(Object tracking records)
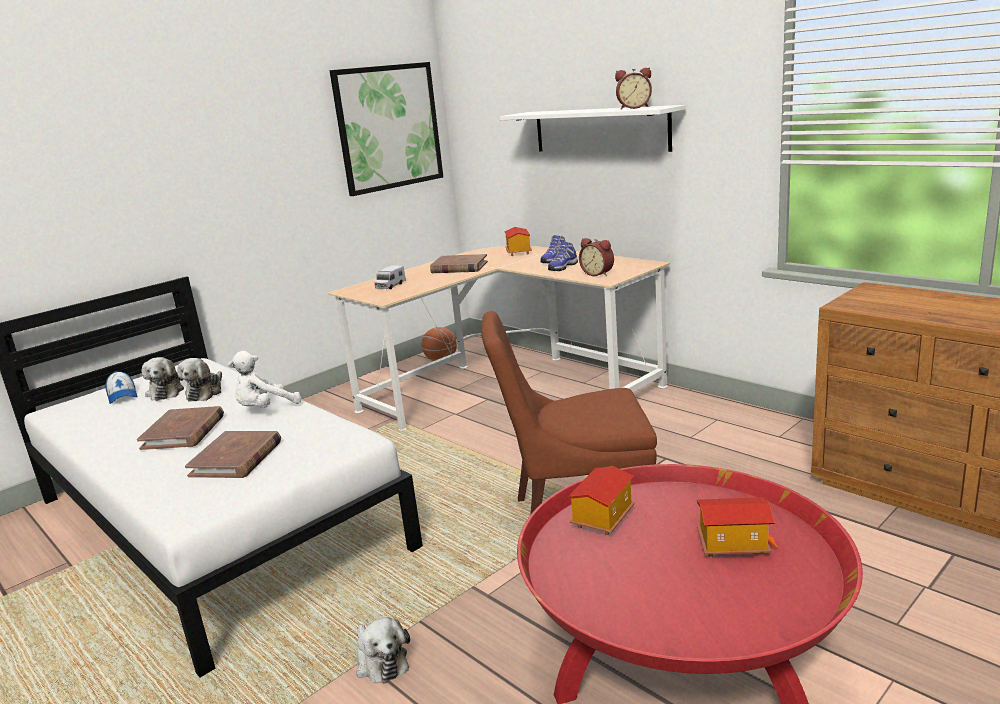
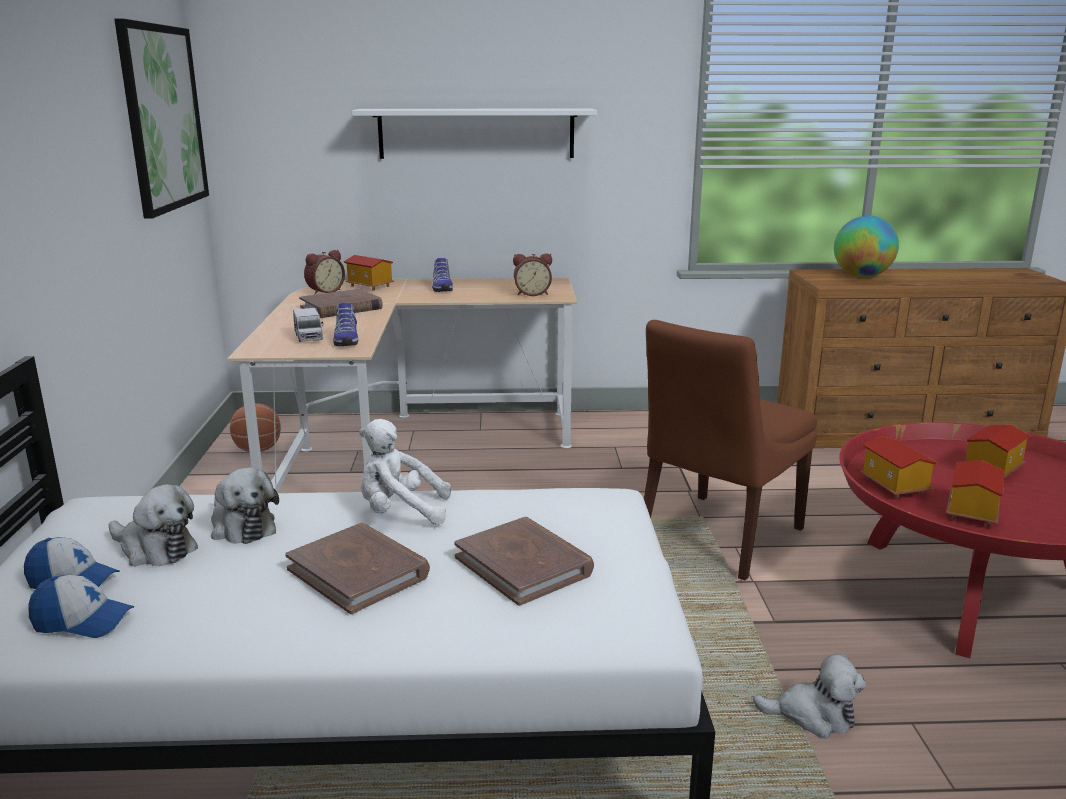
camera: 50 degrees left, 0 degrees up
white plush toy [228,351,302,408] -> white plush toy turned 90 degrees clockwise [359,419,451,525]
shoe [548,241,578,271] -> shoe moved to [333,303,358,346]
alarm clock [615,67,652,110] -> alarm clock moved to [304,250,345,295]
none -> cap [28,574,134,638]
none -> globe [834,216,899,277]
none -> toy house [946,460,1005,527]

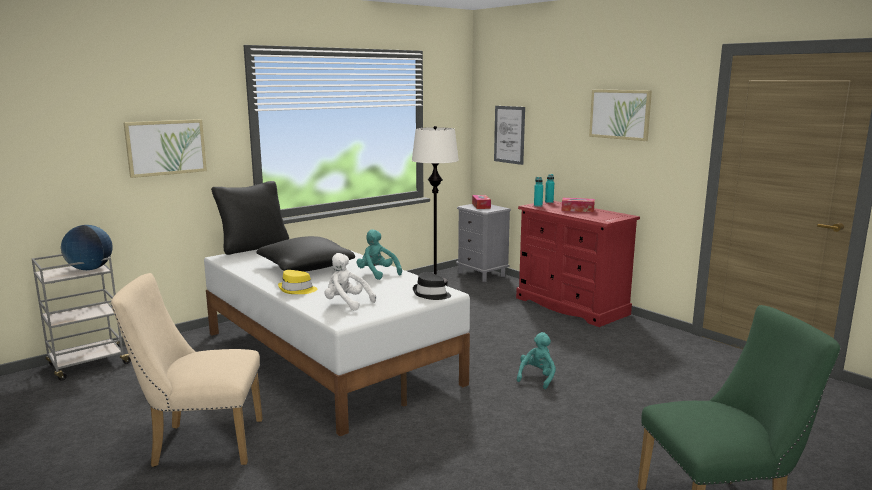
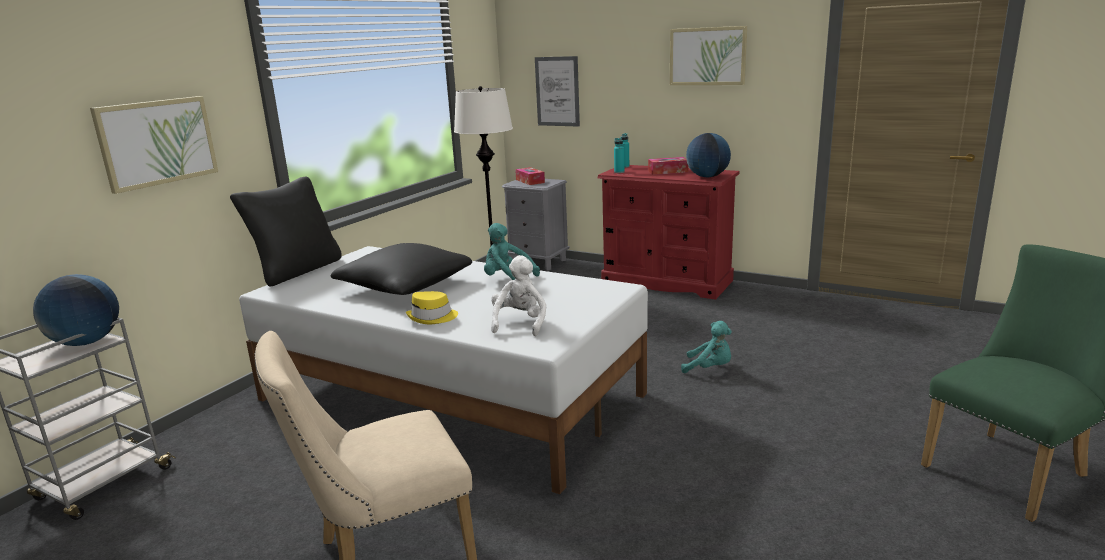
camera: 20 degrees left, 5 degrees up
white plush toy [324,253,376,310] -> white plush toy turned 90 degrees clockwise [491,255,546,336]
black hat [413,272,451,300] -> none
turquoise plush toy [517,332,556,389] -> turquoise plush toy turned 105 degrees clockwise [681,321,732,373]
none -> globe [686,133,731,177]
...
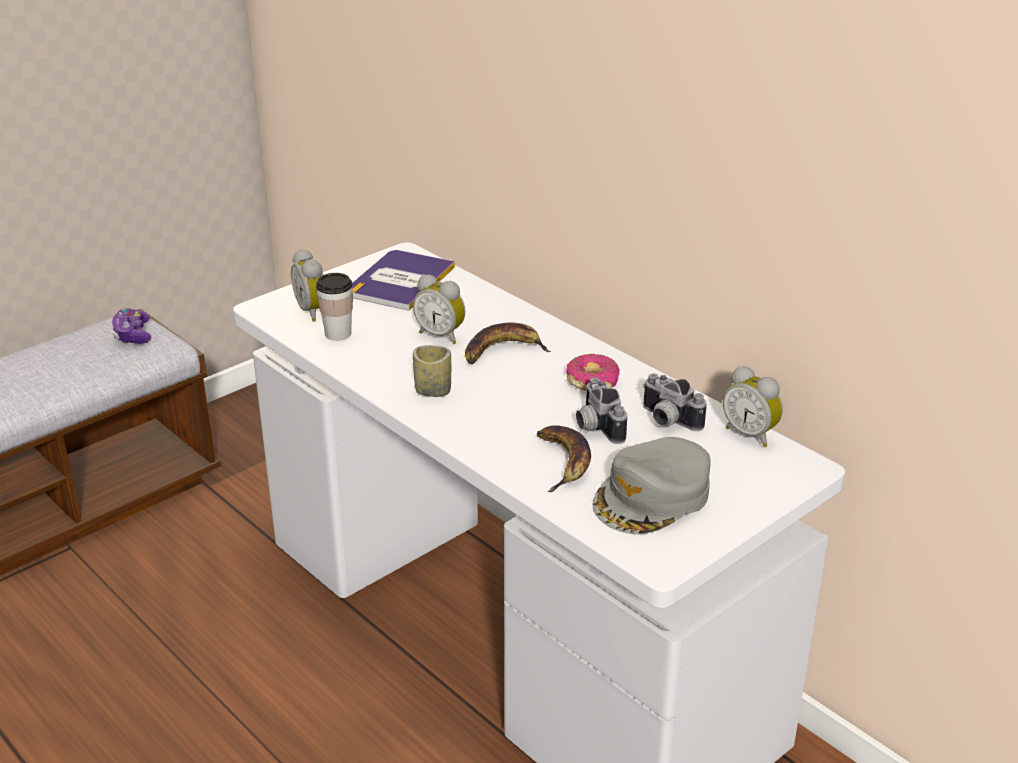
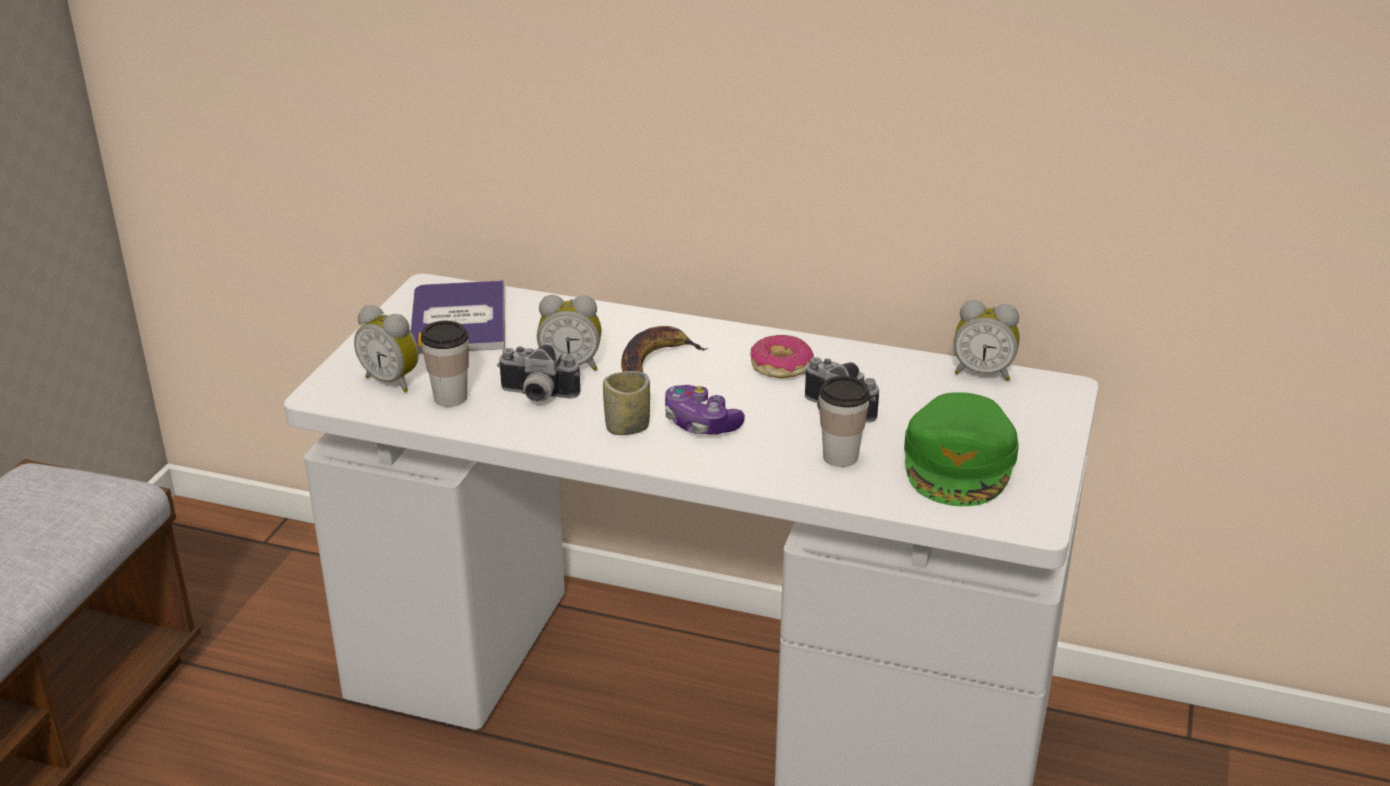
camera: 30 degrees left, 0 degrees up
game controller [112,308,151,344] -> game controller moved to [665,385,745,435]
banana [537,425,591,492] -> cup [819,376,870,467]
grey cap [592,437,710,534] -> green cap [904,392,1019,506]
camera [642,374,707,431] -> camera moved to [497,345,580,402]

- GOAL OF THE EXERCISE:
The entries above hold a line with "camera: 50 degrees left, 0 degrees up" and a later line with "alarm clock [615,67,652,110]". Write out exactly those lines and all lines between, nothing more.

- TASK ANSWER:
camera: 50 degrees left, 0 degrees up
white plush toy [228,351,302,408] -> white plush toy turned 90 degrees clockwise [359,419,451,525]
shoe [548,241,578,271] -> shoe moved to [333,303,358,346]
alarm clock [615,67,652,110] -> alarm clock moved to [304,250,345,295]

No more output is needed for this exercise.